TASK DIRECTIONS:
Please copy out every line of the listing below in which the word "https" appears.

* * *

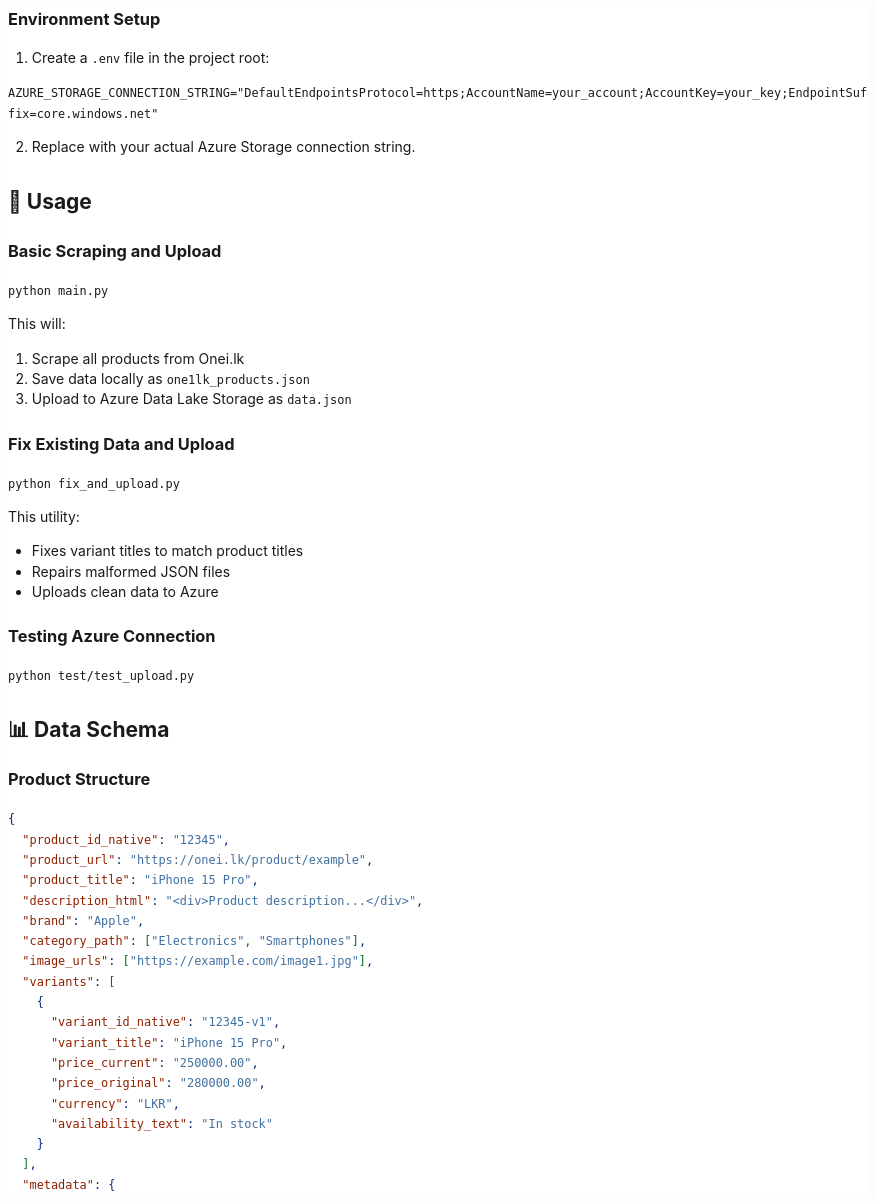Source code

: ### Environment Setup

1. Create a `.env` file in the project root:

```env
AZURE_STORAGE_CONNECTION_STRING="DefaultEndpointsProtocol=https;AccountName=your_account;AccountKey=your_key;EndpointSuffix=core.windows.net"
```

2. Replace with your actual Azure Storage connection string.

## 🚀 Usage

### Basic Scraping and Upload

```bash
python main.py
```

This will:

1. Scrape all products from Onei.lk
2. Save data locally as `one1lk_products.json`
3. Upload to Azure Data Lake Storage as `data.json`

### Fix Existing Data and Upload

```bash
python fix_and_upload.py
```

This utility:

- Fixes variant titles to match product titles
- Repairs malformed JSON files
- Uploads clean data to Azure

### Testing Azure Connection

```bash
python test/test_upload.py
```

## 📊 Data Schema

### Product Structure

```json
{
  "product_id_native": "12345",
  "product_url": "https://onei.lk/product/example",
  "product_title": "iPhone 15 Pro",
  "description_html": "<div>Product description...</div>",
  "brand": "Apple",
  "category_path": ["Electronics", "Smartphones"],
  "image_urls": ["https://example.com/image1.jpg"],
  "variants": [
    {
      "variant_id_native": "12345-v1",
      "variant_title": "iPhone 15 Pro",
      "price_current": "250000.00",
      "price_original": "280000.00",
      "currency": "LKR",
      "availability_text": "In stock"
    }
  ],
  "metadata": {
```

* * *

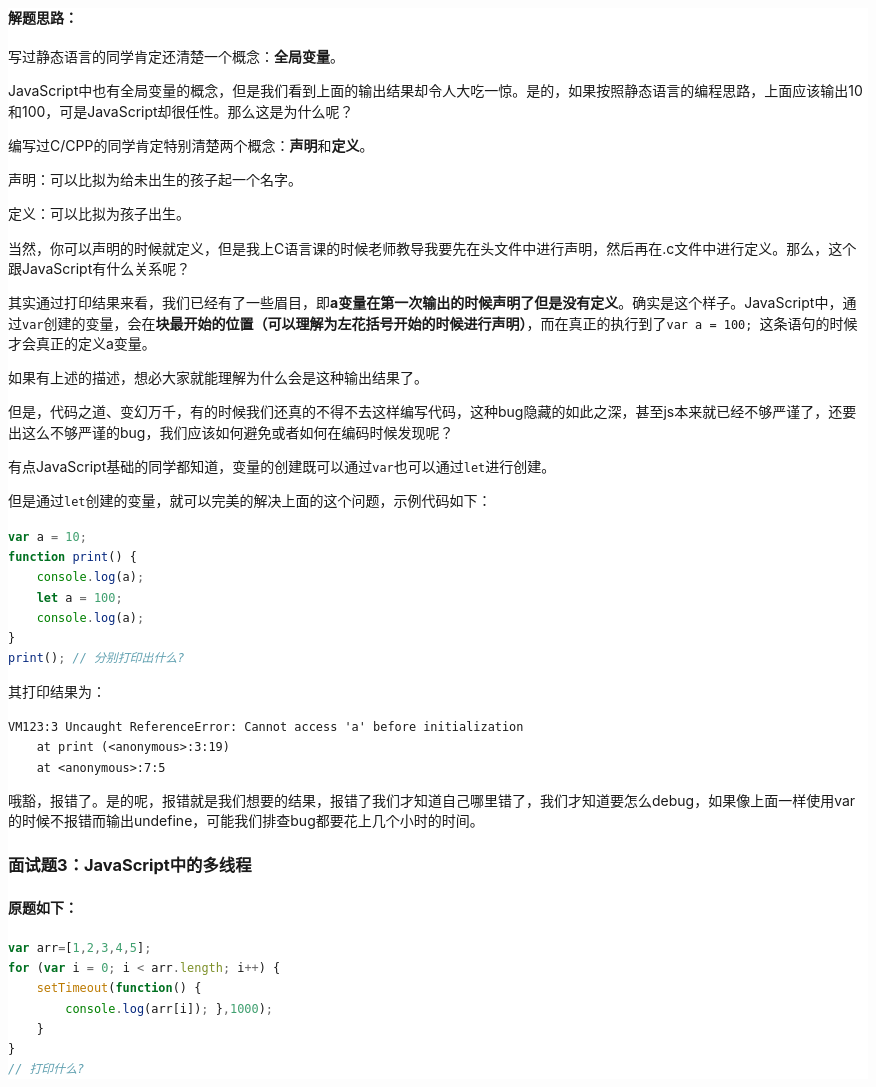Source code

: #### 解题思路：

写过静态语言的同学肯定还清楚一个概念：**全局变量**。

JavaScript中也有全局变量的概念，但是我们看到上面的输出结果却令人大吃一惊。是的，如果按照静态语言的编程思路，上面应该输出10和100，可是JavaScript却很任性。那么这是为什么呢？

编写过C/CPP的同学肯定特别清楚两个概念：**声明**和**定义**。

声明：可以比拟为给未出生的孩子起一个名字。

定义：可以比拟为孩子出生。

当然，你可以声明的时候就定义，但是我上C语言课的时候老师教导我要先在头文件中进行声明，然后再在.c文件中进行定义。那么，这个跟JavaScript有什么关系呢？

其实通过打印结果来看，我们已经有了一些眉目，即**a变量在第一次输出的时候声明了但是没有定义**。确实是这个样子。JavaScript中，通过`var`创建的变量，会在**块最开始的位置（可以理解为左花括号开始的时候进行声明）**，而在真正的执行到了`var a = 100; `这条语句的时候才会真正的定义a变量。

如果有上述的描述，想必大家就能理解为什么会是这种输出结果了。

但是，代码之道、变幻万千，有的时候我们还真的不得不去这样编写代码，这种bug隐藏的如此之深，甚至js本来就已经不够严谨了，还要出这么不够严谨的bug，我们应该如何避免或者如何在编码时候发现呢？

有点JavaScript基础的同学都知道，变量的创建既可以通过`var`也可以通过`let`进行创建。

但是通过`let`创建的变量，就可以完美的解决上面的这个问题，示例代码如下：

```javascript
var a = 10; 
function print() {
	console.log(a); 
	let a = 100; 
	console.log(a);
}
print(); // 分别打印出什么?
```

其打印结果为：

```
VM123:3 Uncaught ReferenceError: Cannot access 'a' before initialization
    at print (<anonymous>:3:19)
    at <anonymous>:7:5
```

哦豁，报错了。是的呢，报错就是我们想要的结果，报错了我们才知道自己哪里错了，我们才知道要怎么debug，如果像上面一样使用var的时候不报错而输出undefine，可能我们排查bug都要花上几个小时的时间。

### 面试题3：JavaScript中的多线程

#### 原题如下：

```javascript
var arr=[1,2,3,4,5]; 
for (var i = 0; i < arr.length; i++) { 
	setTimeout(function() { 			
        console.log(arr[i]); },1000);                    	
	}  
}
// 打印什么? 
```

* * *

RESULT FOR THIS TASK:
AZURE_STORAGE_CONNECTION_STRING="DefaultEndpointsProtocol=https;AccountName=your_account;AccountKey=your_key;EndpointSuffix=core.windows.net"
  "product_url": "https://onei.lk/product/example",
  "image_urls": ["https://example.com/image1.jpg"],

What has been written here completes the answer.